» **What the task asks**: Among the entries, which lines carry the string "wrist"? Copy every one.

[Saved data entries]

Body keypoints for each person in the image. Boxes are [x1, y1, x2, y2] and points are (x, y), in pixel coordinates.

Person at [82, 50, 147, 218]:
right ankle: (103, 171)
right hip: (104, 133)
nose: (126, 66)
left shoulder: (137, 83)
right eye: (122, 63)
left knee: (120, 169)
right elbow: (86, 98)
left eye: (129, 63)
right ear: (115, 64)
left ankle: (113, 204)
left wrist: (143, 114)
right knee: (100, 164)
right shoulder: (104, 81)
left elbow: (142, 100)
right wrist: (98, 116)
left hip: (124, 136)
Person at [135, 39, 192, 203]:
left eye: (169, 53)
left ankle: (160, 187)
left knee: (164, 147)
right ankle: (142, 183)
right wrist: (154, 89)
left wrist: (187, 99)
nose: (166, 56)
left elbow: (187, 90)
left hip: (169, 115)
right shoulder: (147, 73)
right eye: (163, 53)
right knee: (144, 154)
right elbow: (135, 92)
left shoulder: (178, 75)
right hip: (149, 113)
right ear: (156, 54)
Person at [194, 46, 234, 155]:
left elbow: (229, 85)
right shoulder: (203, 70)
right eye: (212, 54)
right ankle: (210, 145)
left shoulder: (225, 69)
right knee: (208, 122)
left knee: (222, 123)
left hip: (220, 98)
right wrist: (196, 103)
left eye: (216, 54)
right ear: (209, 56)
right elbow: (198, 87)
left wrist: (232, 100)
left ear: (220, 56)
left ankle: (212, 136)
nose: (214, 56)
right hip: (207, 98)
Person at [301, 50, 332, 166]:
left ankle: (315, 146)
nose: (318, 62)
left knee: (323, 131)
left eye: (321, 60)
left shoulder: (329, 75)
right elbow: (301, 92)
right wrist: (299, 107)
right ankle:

---

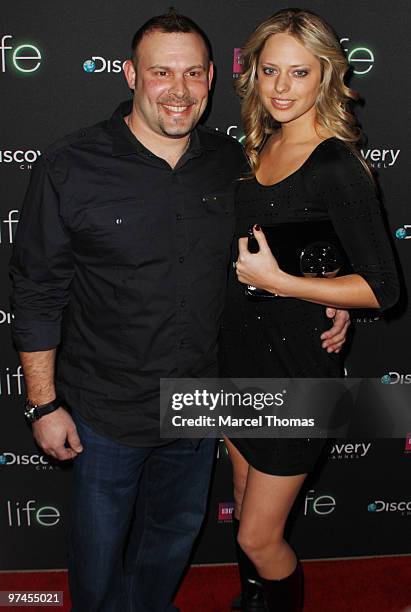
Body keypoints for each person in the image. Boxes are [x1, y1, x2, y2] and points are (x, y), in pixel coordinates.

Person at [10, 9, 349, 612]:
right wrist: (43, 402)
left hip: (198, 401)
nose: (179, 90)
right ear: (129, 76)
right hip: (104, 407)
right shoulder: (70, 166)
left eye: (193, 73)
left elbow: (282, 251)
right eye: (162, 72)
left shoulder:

--

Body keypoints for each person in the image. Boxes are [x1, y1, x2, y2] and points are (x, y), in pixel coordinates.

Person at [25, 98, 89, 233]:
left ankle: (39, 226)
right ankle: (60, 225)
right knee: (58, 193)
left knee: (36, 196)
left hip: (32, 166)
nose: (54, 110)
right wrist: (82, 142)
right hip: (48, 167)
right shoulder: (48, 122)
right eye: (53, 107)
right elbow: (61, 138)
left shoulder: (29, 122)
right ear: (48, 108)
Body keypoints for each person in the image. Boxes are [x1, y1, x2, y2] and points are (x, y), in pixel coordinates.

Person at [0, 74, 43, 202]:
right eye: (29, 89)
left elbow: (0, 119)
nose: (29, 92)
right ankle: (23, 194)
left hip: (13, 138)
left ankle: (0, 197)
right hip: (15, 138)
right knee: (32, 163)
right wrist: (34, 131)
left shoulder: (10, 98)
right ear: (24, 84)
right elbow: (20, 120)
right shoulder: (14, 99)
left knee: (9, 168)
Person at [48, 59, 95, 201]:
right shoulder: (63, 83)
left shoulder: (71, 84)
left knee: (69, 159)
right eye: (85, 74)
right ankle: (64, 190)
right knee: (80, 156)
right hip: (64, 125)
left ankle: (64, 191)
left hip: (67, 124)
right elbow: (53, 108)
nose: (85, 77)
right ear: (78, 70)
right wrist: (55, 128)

» **Solution below**:
left wrist: (143, 114)
right wrist: (98, 116)
right wrist: (154, 89)
left wrist: (187, 99)
right wrist: (196, 103)
left wrist: (232, 100)
right wrist: (299, 107)
right wrist: (43, 402)
right wrist: (82, 142)
right wrist: (34, 131)
right wrist: (55, 128)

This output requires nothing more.